# Explanation needed for "Use Caution When Reinitializing Variables Inside a Loop"

Explanation needed for "Use Caution When Reinitializing Variables Inside a Loop"
0

#1

I’m having difficulty understanding the logic of this exercise and why we need to move the empty row array from outside the loop to inside the outer loop. I read draber06’s explanation, however it still doesn’t make complete sense to me. Here is what he wrote:

Problem is that row never resets. Arrays and objects act as pointers in JavaScript. When you push row into the matrix array, you are pushing a pointer to row into the matrix array, not a copy of row at that point in time. The next time you change row by pushing a 0 onto it, the row already in the matrix array changes too. That’s because matrix[0] is a pointer to a location in memory, and when you call row.push(0), you are changing that location in memory. Therefore the next time you call matrix[0] it will include all changes you’ve made.
You’ll find that matrix[0] === matrix[1]. Same is true for matrix[2]. They are all three pointers to the same location in memory (row).
To solve this, you want to put your row = [] inside the first for loop. This tells it to make a new row (or a new location in memory) every iteration.
If you want to get your expected outcome of 2 columns, 4 columns, 6 columns, then instead of pushing row to matrix, push row.slice(0). This pushes a copy of row to matrix, meaning that all subsequent changes to row will not affect the copy that you pushed.
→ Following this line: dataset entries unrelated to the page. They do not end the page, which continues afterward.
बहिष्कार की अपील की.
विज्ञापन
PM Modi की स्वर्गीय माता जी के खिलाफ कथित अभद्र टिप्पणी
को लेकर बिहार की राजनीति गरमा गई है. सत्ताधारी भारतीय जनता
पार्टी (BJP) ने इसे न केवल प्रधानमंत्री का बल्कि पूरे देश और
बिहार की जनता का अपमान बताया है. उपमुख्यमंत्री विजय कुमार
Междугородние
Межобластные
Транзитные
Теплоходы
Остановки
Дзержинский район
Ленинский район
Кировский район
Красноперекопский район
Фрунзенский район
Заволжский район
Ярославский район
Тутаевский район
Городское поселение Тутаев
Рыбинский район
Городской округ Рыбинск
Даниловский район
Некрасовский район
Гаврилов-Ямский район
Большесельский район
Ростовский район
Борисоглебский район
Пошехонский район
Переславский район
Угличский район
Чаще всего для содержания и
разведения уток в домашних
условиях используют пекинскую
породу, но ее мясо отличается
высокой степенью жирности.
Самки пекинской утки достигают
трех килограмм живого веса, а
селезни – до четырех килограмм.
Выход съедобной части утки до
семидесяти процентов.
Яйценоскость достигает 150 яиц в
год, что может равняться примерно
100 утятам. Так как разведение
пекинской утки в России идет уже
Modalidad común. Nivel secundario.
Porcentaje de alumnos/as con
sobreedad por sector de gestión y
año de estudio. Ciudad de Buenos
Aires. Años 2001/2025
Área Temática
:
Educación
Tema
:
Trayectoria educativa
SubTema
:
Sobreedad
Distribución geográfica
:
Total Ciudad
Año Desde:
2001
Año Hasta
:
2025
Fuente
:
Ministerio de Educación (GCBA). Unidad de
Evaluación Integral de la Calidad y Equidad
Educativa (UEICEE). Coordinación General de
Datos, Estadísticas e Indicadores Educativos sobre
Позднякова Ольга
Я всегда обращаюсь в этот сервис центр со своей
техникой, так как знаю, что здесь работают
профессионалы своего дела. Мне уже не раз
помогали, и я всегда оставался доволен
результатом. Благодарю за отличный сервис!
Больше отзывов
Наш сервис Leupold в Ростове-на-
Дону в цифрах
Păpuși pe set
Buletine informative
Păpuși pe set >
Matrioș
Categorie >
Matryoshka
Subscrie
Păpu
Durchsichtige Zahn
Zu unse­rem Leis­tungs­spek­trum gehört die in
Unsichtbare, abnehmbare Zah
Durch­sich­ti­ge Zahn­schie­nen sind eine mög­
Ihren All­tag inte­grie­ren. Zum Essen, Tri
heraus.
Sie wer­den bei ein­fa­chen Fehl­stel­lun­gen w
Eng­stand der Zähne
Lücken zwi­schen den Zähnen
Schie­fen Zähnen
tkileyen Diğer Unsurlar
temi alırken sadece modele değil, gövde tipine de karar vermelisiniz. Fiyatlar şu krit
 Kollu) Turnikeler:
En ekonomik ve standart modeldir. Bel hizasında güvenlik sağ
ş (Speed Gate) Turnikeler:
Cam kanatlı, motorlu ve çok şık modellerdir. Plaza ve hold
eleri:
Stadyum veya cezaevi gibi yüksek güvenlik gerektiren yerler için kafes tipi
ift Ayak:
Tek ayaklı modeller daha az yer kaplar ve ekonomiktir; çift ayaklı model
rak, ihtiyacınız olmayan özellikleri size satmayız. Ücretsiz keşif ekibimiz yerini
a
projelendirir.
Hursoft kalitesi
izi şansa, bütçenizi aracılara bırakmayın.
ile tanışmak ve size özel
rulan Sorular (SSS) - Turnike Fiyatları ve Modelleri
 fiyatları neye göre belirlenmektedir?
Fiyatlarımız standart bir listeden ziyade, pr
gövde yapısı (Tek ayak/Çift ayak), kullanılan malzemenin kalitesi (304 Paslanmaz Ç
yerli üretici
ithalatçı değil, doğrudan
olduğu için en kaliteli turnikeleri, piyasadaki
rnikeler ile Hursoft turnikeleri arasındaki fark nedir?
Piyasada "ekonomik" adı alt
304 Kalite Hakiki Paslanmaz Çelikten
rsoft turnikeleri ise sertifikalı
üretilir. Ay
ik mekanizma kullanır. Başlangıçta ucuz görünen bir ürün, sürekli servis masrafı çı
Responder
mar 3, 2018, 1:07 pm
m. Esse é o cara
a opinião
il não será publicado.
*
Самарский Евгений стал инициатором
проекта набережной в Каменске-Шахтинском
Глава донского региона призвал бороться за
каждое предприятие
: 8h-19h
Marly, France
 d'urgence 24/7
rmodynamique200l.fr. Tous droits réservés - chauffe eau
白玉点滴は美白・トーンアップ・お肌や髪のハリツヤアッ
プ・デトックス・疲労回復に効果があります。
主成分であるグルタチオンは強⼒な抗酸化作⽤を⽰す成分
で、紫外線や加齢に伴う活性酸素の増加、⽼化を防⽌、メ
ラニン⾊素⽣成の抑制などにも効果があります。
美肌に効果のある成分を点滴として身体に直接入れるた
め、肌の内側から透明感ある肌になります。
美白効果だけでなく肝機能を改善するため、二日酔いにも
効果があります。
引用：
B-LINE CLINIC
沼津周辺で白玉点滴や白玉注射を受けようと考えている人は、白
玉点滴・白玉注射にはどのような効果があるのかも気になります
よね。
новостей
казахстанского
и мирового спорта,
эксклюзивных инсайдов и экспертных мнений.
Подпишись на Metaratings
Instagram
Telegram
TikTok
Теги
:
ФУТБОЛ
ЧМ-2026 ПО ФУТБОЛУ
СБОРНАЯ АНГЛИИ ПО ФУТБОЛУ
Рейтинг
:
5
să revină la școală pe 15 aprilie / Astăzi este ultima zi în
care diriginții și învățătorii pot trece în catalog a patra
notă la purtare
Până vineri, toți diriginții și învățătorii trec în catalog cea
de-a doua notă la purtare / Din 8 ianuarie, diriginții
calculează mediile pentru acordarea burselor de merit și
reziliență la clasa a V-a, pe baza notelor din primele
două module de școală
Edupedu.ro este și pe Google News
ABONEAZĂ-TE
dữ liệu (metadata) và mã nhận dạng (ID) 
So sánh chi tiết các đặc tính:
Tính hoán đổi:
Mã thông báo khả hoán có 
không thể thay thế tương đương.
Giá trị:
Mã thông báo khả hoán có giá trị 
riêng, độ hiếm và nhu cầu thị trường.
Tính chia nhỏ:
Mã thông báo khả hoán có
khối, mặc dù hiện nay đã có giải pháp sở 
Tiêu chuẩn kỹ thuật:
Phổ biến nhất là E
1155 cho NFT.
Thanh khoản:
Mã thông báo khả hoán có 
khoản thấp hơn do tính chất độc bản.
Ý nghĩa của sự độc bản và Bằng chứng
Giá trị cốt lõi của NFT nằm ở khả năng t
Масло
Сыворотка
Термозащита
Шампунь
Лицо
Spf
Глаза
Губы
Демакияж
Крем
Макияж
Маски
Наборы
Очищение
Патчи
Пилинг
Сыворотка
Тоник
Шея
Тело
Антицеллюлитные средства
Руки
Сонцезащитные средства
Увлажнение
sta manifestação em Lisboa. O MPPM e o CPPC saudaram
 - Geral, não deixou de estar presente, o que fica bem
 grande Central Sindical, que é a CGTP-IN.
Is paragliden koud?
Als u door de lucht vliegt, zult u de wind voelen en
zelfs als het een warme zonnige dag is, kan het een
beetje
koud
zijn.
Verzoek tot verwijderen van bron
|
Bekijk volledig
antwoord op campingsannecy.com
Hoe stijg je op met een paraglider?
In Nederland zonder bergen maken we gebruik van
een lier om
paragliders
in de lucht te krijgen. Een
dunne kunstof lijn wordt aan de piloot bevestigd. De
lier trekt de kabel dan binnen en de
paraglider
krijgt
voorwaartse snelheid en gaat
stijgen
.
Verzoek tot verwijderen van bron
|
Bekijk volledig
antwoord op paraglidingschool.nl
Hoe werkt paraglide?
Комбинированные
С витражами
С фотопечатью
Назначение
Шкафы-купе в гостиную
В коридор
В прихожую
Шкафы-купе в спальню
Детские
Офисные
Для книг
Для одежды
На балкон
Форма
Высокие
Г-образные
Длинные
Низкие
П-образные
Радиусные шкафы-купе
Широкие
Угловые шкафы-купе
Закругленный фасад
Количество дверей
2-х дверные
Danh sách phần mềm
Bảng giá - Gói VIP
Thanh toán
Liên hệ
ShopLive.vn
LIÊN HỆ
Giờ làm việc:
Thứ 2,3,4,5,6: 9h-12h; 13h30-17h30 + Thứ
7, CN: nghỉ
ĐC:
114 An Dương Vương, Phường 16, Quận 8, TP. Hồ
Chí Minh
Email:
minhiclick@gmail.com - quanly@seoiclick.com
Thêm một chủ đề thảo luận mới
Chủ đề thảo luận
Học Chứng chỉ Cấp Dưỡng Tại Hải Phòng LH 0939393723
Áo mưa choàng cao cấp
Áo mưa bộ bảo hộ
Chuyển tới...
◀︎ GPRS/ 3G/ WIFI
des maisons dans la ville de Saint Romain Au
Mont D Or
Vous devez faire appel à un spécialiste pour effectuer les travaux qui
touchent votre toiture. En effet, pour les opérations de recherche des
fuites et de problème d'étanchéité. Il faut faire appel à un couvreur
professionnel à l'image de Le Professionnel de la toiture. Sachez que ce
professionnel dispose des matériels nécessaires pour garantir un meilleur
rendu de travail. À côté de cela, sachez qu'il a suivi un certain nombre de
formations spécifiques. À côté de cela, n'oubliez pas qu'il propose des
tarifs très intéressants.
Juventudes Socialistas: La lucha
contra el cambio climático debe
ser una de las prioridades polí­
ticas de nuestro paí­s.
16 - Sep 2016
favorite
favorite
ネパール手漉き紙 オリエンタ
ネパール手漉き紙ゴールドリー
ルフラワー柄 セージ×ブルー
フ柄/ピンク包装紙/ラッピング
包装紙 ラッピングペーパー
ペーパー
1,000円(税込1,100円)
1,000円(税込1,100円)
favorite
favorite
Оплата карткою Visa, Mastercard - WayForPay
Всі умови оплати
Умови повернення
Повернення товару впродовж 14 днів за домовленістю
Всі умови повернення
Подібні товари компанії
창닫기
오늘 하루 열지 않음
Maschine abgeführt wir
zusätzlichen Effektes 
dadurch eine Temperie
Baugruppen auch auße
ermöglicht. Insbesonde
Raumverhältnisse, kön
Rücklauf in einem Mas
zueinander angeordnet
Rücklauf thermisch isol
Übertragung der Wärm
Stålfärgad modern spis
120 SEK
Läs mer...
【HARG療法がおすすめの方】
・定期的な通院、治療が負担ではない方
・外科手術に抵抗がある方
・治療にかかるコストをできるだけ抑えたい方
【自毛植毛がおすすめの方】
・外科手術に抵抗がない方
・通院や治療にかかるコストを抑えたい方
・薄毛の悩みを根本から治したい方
That is, matrix will not contain a pointer to row, but a pointer to a copy of row at some point in time.

I’d really appreciate if someone could break it down in somewhat different terms to make it more comprehensible to me, or link to an article somewhere that goes into this issue at a slower pace and in perhaps more detail.

This is quite an important topic because I know that later challenges in the intermediate algorithms section will make use of problems similar to this one.

#2

#3

Which part of @draber06’s explanation do you not understand?

In the future, please post the url of the challenge, so other users do not have to search and find it.

https://learn.freecodecamp.org/javascript-algorithms-and-data-structures/debugging/use-caution-when-reinitializing-variables-inside-a-loop/

#4

The entire explanation I found to be simply too confusing, even after reading it over many, many times.

That’s why I asked if someone could explain it in different terms, or in a different format, etc.

#5

OK, I will try to explain why you must move the empty row array to be inside the outer loop.

You want the final array (newArray) to be an array of arrays. Not only that, but you want newArray to only contain m number of sub arrays which have a length of n.

If you leave leave the let row = [] outside the outer loop, then row keeps growing beyond the n number length each row array should have.

Sometimes it is best to see using console.log statements.

``````function zeroArray(m, n) {
// Creates a 2-D array with m rows and n columns of zeroes
let newArray = [];
let row = [];
for (let i = 0; i < m; i++) {
console.log('i = ' + i);
console.log('row starts as ' + JSON.stringify(row));
// Adds the m-th row into newArray
for (let j = 0; j < n; j++) {
// Pushes n zeroes into the current row to create the columns
row.push(0);
}
console.log('after pushing values to row, row is ' +  JSON.stringify(row));
// Pushes the current row, which now has n zeroes in it, to the array
newArray.push(row);
}
return newArray;
}

let matrix = zeroArray(3, 2);
console.log(matrix);
``````

Running the above code, produces the following in the browser’s console.

i = 0
row starts as []
after pushing values to row, row is [0,0]
i = 1
row starts as [0,0]
after pushing values to row, row is [0,0,0,0]
i = 2
row starts as [0,0,0,0]
after pushing values to row, row is [0,0,0,0,0,0]
[ [ 0, 0, 0, 0, 0, 0 ],
[ 0, 0, 0, 0, 0, 0 ],
[ 0, 0, 0, 0, 0, 0 ] ]

If you move the empty array declaration inside the outer for loop, the console would look like:

i = 0
row starts as []
after pushing values to row, row is [0,0]
i = 1
row starts as []
after pushing values to row, row is [0,0]
i = 2
row starts as []
after pushing values to row, row is [0,0]
[ [ 0, 0 ], [ 0, 0 ], [ 0, 0 ] ]

#6

Thanks, that made it a little bit clearer.